Aim of the exercise ▸ Read the records below and copy each line that contains "tidigare".
##############################
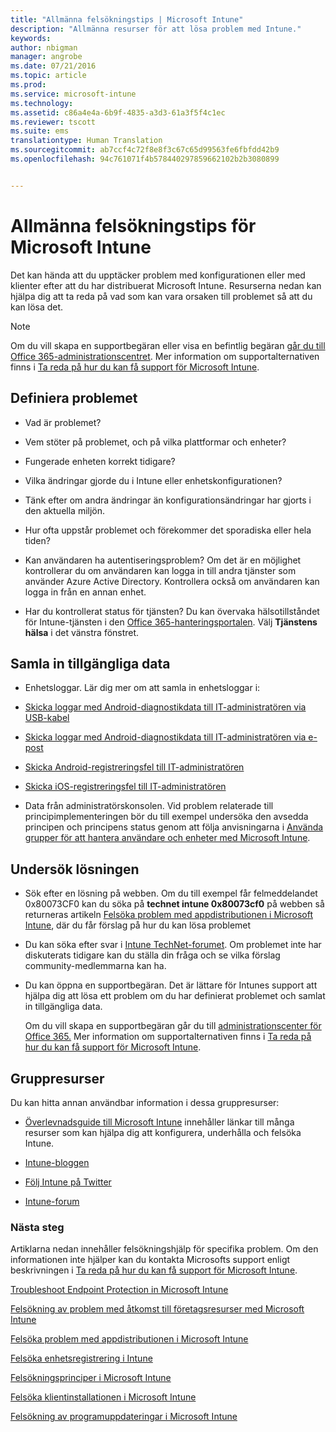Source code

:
 ```yaml
---
title: "Allmänna felsökningstips | Microsoft Intune"
description: "Allmänna resurser för att lösa problem med Intune."
keywords: 
author: nbigman
manager: angrobe
ms.date: 07/21/2016
ms.topic: article
ms.prod: 
ms.service: microsoft-intune
ms.technology: 
ms.assetid: c86a4e4a-6b9f-4835-a3d3-61a3f5f4c1ec
ms.reviewer: tscott
ms.suite: ems
translationtype: Human Translation
ms.sourcegitcommit: ab7ccf4c72f8e8f3c67c65d99563fe6fbfdd42b9
ms.openlocfilehash: 94c761071f4b578440297859662102b2b3080899


---
```


# Allmänna felsökningstips för Microsoft Intune
Det kan hända att du upptäcker problem med konfigurationen eller med klienter efter att du har distribuerat Microsoft Intune. Resurserna nedan kan hjälpa dig att ta reda på vad som kan vara orsaken till problemet så att du kan lösa det.

> [!NOTE]
> Om du vill skapa en supportbegäran eller visa en befintlig begäran [går du till Office 365-administrationscentret](https://portal.office.com/admin/default.aspx). Mer information om supportalternativen finns i [Ta reda på hur du kan få support för Microsoft Intune](how-to-get-support-for-microsoft-intune.md).

## Definiera problemet

-   Vad är problemet?

-   Vem stöter på problemet, och på vilka plattformar och enheter?

-   Fungerade enheten korrekt tidigare?

-   Vilka ändringar gjorde du i Intune eller enhetskonfigurationen?

-   Tänk efter om andra ändringar än konfigurationsändringar har gjorts i den aktuella miljön.

-   Hur ofta uppstår problemet och förekommer det sporadiska eller hela tiden?

-   Kan användaren ha autentiseringsproblem? Om det är en möjlighet kontrollerar du om användaren kan logga in till andra tjänster som använder Azure Active Directory. Kontrollera också om användaren kan logga in från en annan enhet.

-   Har du kontrollerat status för tjänsten? Du kan övervaka hälsotillståndet för Intune-tjänsten i den [Office 365-hanteringsportalen](https://portal.office.com/Admin/Default.aspx). Välj **Tjänstens hälsa** i det vänstra fönstret.

## Samla in tillgängliga data

-   Enhetsloggar. Lär dig mer om att samla in enhetsloggar i:
  - [Skicka loggar med Android-diagnostikdata till IT-administratören via USB-kabel](/intune/enduser/send-diagnostic-data-logs-to-your-it-administrator-using-a-usb-cable-android)
  - [Skicka loggar med Android-diagnostikdata till IT-administratören via e-post](/intune/enduser/send-diagnostic-data-logs-to-your-it-administrator-using-email-android)
  - [Skicka Android-registreringsfel till IT-administratören](/intune/enduser/send-enrollment-errors-to-your-it-administrator-android)
  - [Skicka iOS-registreringsfel till IT-administratören](/intune/enduser/send-errors-to-your-it-admin-ios)

-   Data från administratörskonsolen. Vid problem relaterade till principimplementeringen bör du till exempel undersöka den avsedda principen och principens status genom att följa anvisningarna i [Använda grupper för att hantera användare och enheter med Microsoft Intune](/intune/deploy-use/use-groups-to-manage-users-and-devices-with-microsoft-intune).

## Undersök lösningen

-   Sök efter en lösning på webben. Om du till exempel får felmeddelandet 0x80073CF0 kan du söka på **technet intune 0x80073cf0** på webben så returneras artikeln [Felsöka problem med appdistributionen i Microsoft Intune](troubleshoot-app-deployment-problems-in-microsoft-intune.md), där du får förslag på hur du kan lösa problemet

-   Du kan söka efter svar i [Intune TechNet-forumet](https://social.technet.microsoft.com/Forums/en-US/home?forum=microsoftintuneprod).  Om problemet inte har diskuterats tidigare kan du ställa din fråga och se vilka förslag community-medlemmarna kan ha.

-   Du kan öppna en supportbegäran. Det är lättare för Intunes support att hjälpa dig att lösa ett problem om du har definierat problemet och samlat in tillgängliga data.

    Om du vill skapa en supportbegäran går du till [administrationscenter för Office 365.](https://portal.office.com/admin/default.aspx) Mer information om supportalternativen finns i [Ta reda på hur du kan få support för Microsoft Intune](how-to-get-support-for-microsoft-intune.md).

## Gruppresurser
Du kan hitta annan användbar information i dessa gruppresurser:

-   [Överlevnadsguide till Microsoft Intune](http://social.technet.microsoft.com/wiki/contents/articles/23431.microsoft-intune-survival-guide.aspx) innehåller länkar till många resurser som kan hjälpa dig att konfigurera, underhålla och felsöka Intune.

-   [Intune-bloggen](http://blogs.technet.com/b/windowsintune/)

-   [Följ Intune på Twitter](https://twitter.com/MSIntune)

-   [Intune-forum](https://social.technet.microsoft.com/Forums/home?category=microsoftintune&filter=alltypes&sort=lastpostdesc)

### Nästa steg
Artiklarna nedan innehåller felsökningshjälp för specifika problem. Om den informationen inte hjälper kan du kontakta Microsofts support enligt beskrivningen i [Ta reda på hur du kan få support för Microsoft Intune](how-to-get-support-for-microsoft-intune.md).

[Troubleshoot Endpoint Protection in Microsoft Intune](troubleshoot-endpoint-protection-in-microsoft-intune.md)

[Felsökning av problem med åtkomst till företagsresurser med Microsoft Intune](troubleshoot-company-resource-access-problems-with-microsoft-intune.md)

[Felsöka problem med appdistributionen i Microsoft Intune](troubleshoot-app-deployment-problems-in-microsoft-intune.md)

[Felsöka enhetsregistrering i Intune](troubleshoot-device-enrollment-in-intune.md)

[Felsökningsprinciper i Microsoft Intune](troubleshoot-policies-in-microsoft-intune.md)

[Felsöka klientinstallationen i Microsoft Intune](troubleshoot-client-setup-in-microsoft-intune.md)

[Felsökning av programuppdateringar i Microsoft Intune](troubleshoot-software-updates-in-microsoft-intune.md)



<!--HONumber=Aug16_HO3-->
##############################
Task response ▸
-   Fungerade enheten korrekt tidigare?
-   Du kan söka efter svar i [Intune TechNet-forumet](https://social.technet.microsoft.com/Forums/en-US/home?forum=microsoftintuneprod).  Om problemet inte har diskuterats tidigare kan du ställa din fråga och se vilka förslag community-medlemmarna kan ha.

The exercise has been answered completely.